3. Would you buy a wedding gown/tuxedo from an online shop without ever seeing it or trying it on, which is available in one size that should fit all?
If you had at least one ‘yes’ answer, you may continue with your strategy, and support the business model of those vendors who create and sell such generalised content.
If all your answers were ‘no’, that implies that you consider your investment, your enterprise far more important than to opt for quick, unspecified solutions, whatever the consequences may be. Then would you think you could expect something meaningful under those titles online?
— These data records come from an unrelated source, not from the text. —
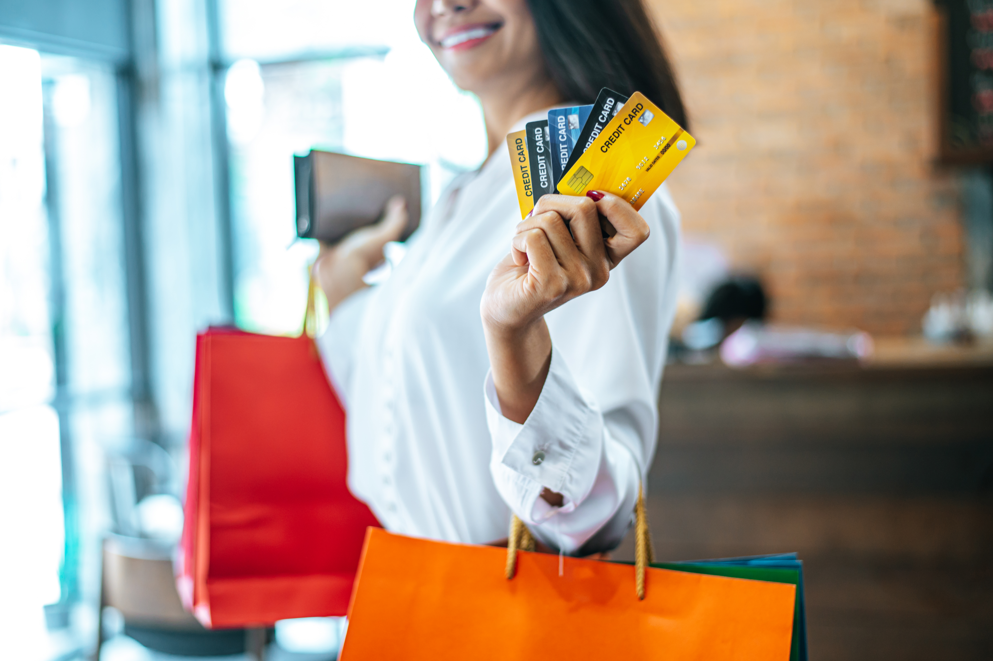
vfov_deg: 27.0
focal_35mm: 50
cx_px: 496
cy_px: 330
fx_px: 1378
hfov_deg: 39.6
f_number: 1.8
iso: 400
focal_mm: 50
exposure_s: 1/125
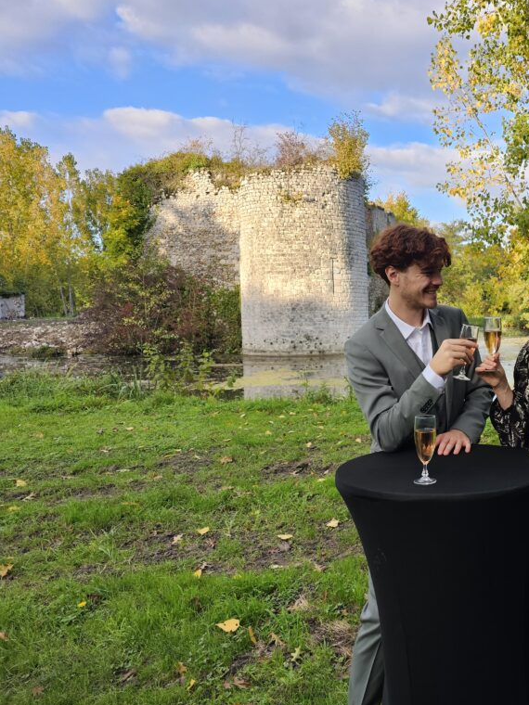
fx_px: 632
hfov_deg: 41.9
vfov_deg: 58.4
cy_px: 353
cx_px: 474
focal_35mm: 31
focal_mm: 6.3
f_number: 1.7
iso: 32
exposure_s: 1/180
“All generalizations are dangerous, even this one.” (Alexandre Dumas) You have the chance to find something valuable among the many offers, that is true. Such as you have a chance to win a significant amount of money on the lottery. The more you are about to win, the lower the chance is to achieve it, in a certain time period. Similarly, the more specific your question is, the less the chance that you will find it in such a generalist approach. And, anyway: why would you
– buy a whole course with an unreasonably large scope to find an answer for a specific question, and
– spend your time with analysing your own situation and trying several solutions, until you find the right question?
Once you made sure you need additional expertise, and you also assigned a budget for it, spend it wisely.
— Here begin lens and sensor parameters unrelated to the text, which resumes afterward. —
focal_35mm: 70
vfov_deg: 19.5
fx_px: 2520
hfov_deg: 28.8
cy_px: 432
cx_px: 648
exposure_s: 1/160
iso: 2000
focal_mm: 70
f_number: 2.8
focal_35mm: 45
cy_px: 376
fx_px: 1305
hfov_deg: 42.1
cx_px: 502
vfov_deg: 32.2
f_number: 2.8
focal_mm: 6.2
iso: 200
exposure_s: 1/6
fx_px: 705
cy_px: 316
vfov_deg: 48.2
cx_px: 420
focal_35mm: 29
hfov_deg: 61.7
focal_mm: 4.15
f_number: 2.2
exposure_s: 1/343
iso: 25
“Price is what you pay. Value is what you get.” (Warren Buffet) Do not just spend, invest. First of all: your time, as that is what you cannot ever repeat, re-gain, make-up for. How?
1. Find a ‘service provider’, not a ‘product vendor’, and make sure it has the right understanding of your enterprise.
2. Build trust, and be honest, in order to help to raise the right questions.
3. Once the right questions are on the table, you have the best opportunity to find the right answer, the right solution.
4. Dedicate your time and efforts to the implementation, and make sure you receive the necessary external support.
5. Prepare for the hard work and the difficulties which tend to accompany the changes, regardless of the volume. Never lose sight of the target you have set.
‘One-size-fits-all’ solutions are usually either completely unprofessional and worthless or too general to be really helpful. Wisely invested money – instead of easy-to-access, cheap and quick solutions – will generate value for you, which you can benefit from on the long term.
Conclusion. Once you keep remembering why you started, do not forget where you wanted to go, either. Unless you have got there, already, and have to set new goals, all your actions are advisable to be planned accordingly. All stories, reasons, ideas and goals are unique, in a way. Consequently, all solutions, contributions, and support shall be customised, as well. Your dream, your efforts, your decisions may lead to your achievements. Last, but not least, all these need your passion and commitment.
Currently, we are living under circumstances that noone expected, and thus noone has a clue how the future will look like. Why would you rely on the old, ready-made, cheap, generalised wisdom of someone else? Follow your own path and find the right partners for it.